Among these candidates of inferior fame, I am now to stand the judgment of the publick; and wish that I could confidently produce my commentary as equal to the encouragement which I have had the honour of receiving. Every work of this kind is by its nature deficient, and I should feel little solicitude about the sentence, were it to be pronounced only by the skilful and the learned.

Of what has been performed in this revisal, an account is given in the following pages by Mr. Steevens, who might have spoken both of his own diligence and sagacity, in terms of greater self-approbation, without deviating from modesty or truth.*

JOHNSON.

* This passage relates to the edition published in 1773, by George Steevens, Esq.

Johnson's Preface is preserved in this edition, without alteration, for its beauty of diction, and the happy turn of reasoning throughout the whole.

TEMPEST.

THE Tempest and The Midsummer-Night's Dream, are the noblest efforts of that sublime and amazing imagination peculiar to Shakspeare, which soars above the bounds of nature, without forsaking sense; or, more properly, carries nature along with him beyond her established limits. Fletcher seems particularly to have admired these two plays, and hath wrote two in imitation of them, The Sea-Voyage and The Faithful Shepherdess. But when he presumes to break a lance with Shakspeare, and write in emulation of him, as he does in The False One, which is the rival of Antony and Cleopatra, he is not so successful. After him, Sir John Suckling and Milton catched the brightest fire of their imagination from these two plays; which shines fantastically indeed in The Goblins, but much more nobly and serenely in The Mask at Ludlow Castle. WARBURTON.

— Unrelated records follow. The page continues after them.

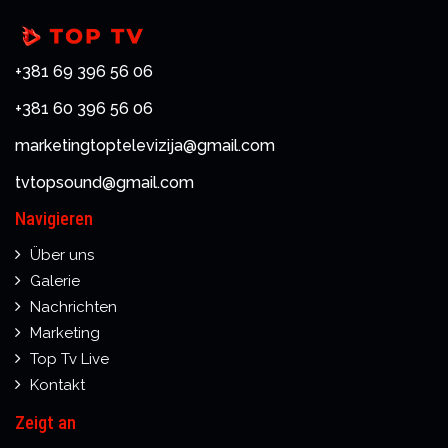
+381 69 396 56 06
+381 60 396 56 06
marketingtoptelevizija@gmail.com
tvtopsound@gmail.com
Navigieren
Über uns
Galerie
Nachrichten
Marketing
Top Tv Live
Kontakt
Zeigt an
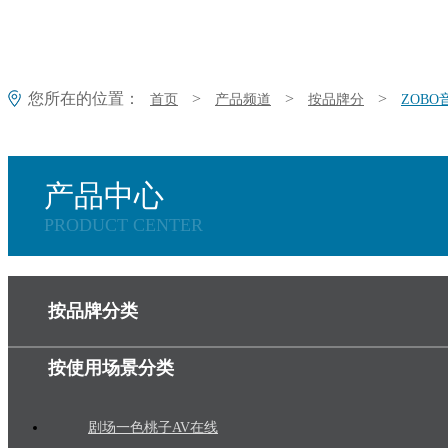
您所在的位置：
>
>
>
首页
产品频道
按品牌分
ZOB
产品中心
PRODUCT CENTER
按品牌分类
按使用场景分类
剧场一色桃子AV在线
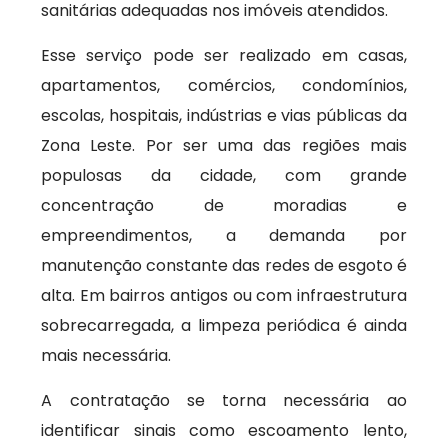
sanitárias adequadas nos imóveis atendidos.
Esse serviço pode ser realizado em casas,
apartamentos, comércios, condomínios,
escolas, hospitais, indústrias e vias públicas da
Zona Leste. Por ser uma das regiões mais
populosas da cidade, com grande
concentração de moradias e
empreendimentos, a demanda por
manutenção constante das redes de esgoto é
alta. Em bairros antigos ou com infraestrutura
sobrecarregada, a limpeza periódica é ainda
mais necessária.
A contratação se torna necessária ao
identificar sinais como escoamento lento,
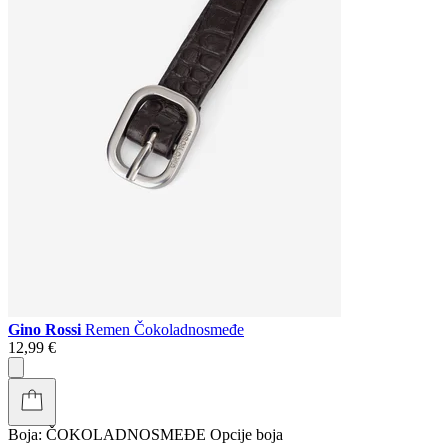
Gino Rossi
Remen Čokoladnosmeđe
12,99 €
Boja:
ČOKOLADNOSMEĐE
Opcije boja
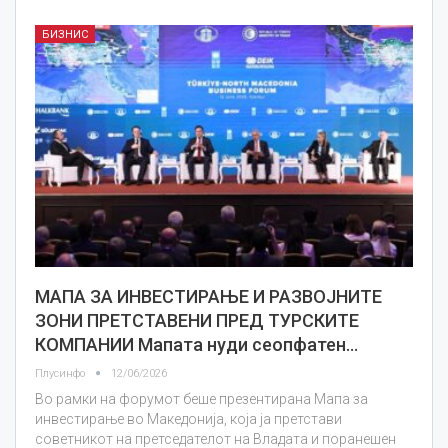
БИЗНИС
МАПА ЗА ИНВЕСТИРАЊЕ И РАЗВОЈНИТЕ
ЗОНИ ПРЕТСТАВЕНИ ПРЕД ТУРСКИТЕ
КОМПАНИИ Мапата нуди сеопфатен…
Плусинфо
12/06/2026
Во рамки на форумот беше презентирана Мапа за
инвестирање во Македонија, која ја претстави
советникот на претседателот на Владата и поранешен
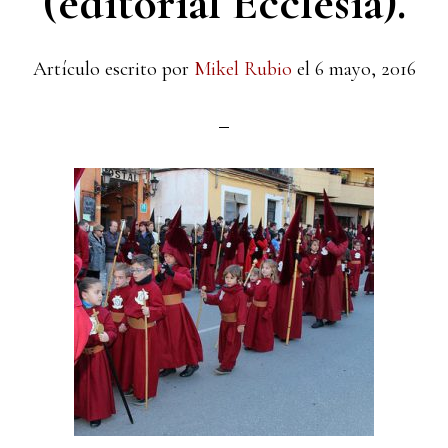
(editorial Ecclesia).
Artículo escrito por
Mikel Rubio
el
6 mayo, 2016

I was informed by the late Mr. Collins of Chicester, that Shakspeare's Tempest, for which no origin is yet assigned, was formed on a romance called Aurelio and Isabella, printed in Italian, Spanish, French, and English, in 1588. But though this information has not proved true on examination, an useful conclusion may be drawn from it, that Shakspeare's story is somewhere to be found in an Italian novel, at least that the story preceded Shakspeare. Mr. Collins had searched this subject with no less fidelity than judgment and industry; but his memory failing him in his last calamitous indisposition, he probably gave me the name of one novel for another. I remember he added a circumstance which may lead to a discovery,-that the principal character of the romance, answering to Shakspeare's Prospero, was a chemical necromancer, who had bound a spirit like Ariel to obey his call, and perform his services.

T. WARTON.

It is observed of The Tempest, that its plan is regular; this the author of The Revisal thinks, what I think too, an accidental effect of the story, not intended or regarded by our author. But whatever might be Shakspeare's intention in forming or adopting the plot, he has made it instrumental to the production of many characters, diversified with boundless invention, and preserved with profound skill in nature, extensive knowledge of opinions, and accurate observation of life. In a single drama are here exhibited princes, courtiers, and sailors, all speaking in their real characters. There is the agency of airy spirits, and of an earthly goblin. The operations of magick, the tumults of a storm, the adventures of a desart island, the native effusion of untaught affection, the punishment of guilt, and the final happiness of the pair for whom our passions and reason are equally interested. JOHNSON.